Jeśli dopiero zaczynasz swoją przygodę z treningami i nie wiesz, która aktywność fizyczna i jaki sprzęt byłyby dla ciebie odpowiednie, warto podpytać się swoich koleżanek co się sprawdziło w ich przypadku. Dołącz też do dedykowanych grup na portalach social mediowych, na których inne dziewczyny wymieniają się swoimi doświadczeniami. Nie wahaj się też poprosić o pomoc trenerkę, która cię inspiruje.

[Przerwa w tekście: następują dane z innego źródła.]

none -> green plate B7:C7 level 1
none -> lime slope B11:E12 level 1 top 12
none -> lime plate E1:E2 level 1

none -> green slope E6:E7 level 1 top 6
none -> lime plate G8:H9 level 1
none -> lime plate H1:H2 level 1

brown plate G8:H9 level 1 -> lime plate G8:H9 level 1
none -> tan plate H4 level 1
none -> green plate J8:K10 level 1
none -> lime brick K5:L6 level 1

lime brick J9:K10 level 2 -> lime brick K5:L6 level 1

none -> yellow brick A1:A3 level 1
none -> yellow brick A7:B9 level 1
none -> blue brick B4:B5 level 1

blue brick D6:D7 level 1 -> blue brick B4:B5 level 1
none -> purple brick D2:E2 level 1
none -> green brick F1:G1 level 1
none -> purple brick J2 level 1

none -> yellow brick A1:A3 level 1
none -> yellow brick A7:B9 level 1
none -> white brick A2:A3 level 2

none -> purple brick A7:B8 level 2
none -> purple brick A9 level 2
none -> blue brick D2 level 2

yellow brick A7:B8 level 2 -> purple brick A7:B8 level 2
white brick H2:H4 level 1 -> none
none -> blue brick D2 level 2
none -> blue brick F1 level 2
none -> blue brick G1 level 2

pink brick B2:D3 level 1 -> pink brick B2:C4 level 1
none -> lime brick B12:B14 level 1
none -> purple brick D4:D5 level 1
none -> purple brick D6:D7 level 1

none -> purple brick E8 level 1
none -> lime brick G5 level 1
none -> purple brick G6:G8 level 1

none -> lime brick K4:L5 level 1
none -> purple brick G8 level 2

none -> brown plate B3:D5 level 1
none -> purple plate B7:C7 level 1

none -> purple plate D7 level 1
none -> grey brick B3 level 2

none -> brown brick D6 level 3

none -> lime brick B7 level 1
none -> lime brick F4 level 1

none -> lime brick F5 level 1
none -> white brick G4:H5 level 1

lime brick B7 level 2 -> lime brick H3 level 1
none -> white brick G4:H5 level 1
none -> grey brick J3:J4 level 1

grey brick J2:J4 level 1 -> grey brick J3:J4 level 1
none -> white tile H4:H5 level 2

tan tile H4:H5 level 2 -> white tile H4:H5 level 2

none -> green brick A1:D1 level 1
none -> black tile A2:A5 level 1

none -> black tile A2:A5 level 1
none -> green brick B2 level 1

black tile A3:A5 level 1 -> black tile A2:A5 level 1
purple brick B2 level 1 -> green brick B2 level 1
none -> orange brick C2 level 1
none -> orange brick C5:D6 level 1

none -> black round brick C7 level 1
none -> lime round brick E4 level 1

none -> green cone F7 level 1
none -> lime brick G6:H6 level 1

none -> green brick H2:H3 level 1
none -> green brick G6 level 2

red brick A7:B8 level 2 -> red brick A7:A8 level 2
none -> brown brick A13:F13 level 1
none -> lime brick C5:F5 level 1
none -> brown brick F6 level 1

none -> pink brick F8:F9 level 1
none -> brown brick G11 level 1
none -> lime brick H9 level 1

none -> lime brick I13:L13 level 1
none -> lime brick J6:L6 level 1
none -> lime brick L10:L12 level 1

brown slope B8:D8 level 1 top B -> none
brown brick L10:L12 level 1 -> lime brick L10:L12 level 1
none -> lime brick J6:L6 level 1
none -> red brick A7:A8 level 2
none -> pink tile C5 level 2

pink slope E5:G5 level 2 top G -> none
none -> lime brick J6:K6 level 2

- Domyślam się, że wiele osób obawia się pytać o radę, konsultować swoje plany treningowe czy pokazywać efekty pracy osobom, które je inspirują. Jednak nawet bardzo znane trenerki zawsze chętnie dzielą się swoją wiedzą. Sama staram się odpisywać na każdą wiadomość ponieważ wiem, jakie to ważne, szczególnie dla początkujących osób. Dlatego też stworzyłam grupę #TeamSarenki, która powstała po to, żebyśmy się nawzajem motywowały do działania i wymieniały doświadczeniami - mówi Dagmara Wawrzyniak, trener personalny, autorka programu treningowego Cardiomasakra.

Reklama

Po czwarte: zapisuj swoje postępy

Wiele osób traci motywację do działania gdy po pierwszych treningach nie dostrzegają widocznych efektów. Często trudno je zauważyć na pierwszy rzut oka. Dlatego przed rozpoczęciem treningów warto zmierzyć się i zapisać swoje wymiary w notesie, a następnie robić to regularnie. Aby zmotywować się do dalszego działania zapisuj również co robiłaś podczas danego treningu.Po pewnym czasie, czytając zapiski sama zobaczyć, jakie postępy zrobiłaś i o ile więcej powtórzeń jesteś w stanie wykonać niż na samym początku.

- Najlepszym sposobem monitorowania postępów jest lustro – choć przeglądając się w nim codziennie możemy faktycznie nie widzieć różnicy. Dlatego warto robić sobie „selfie” , najlepiej w bieliźnie przy dziennym świetle, aby było widać dokładnie całą sylwetkę. Polecam też robić zdjęcia samowyzwalaczem ustawiając się przodem, bokiem i tyłem do zdjęcia. Następnie po upływie 2-3 tygodni zrobić podobne zdjęcia, najlepiej w tym samym miejscu, o podobnej porze dnia. W taki sposób najłatwiej jest ocenić, czy nasza forma uległa poprawie – podkreśla Dagmara Wawrzyniak.

Po piąte: ćwicz z innymi – będzie ci raźniej

Nic tak nie motywuje jak ćwiczenia w grupie, ale nie zawsze jest to możliwe. Ćwicząc w domu warto poszukać wsparcia na internetowych grupach, których członkowie mają ten sam cel, co my. Dobrym pomysłem będzie dzielenie się swoimi treningowymi poczynaniami i efektami, co dodatkowo zmobilizuje nas do działania i zniechęci do rezygnacji z zaplanowanych treningów. Tylko pamiętaj, żeby się nie porównywać do innych. Osiągane efekty zależą od naszego wieku, wyjściowej kondycji fizycznej, predyspozycji rodzinnych, a także prowadzonego stylu życia.

Po szóste: postaw na zdrowy styl życia

Nie zaczynaj od razu od restrykcyjnej diety i pięciu treningów w tygodniu. Taka gwałtowna zmiana może przynieść odwrotne efekty, do oczekiwanych i szybko wrócisz do starych, niezdrowych nawyków. Zamiast zupełnie rezygnować z jedzenia słodyczy warto zacząć od wprowadzenia zasady jednej słodkiej przekąski w ciągu dnia. W ten sposób stopniowo wprowadzane zmiany pozwolą wytworzyć nam trwałe, zdrowe nawyki.

- Jako wieloletni sportowiec doskonale wiem, że jeśli chcemy utrzymać pożądane efekty trzeba najpierw zbudować solidne fundamenty. Dlatego myśląc o pozbyciu się zbędnych kilogramów przede wszystkim trzeba postawić na zmianę podejścia do kwestii zdrowego stylu życia. Bez tego szybko wrócimy do punktu wyjścia – podkreśla Mateusz Wasilewski, sportsman, ekspert Bodybuilding & Crossfit.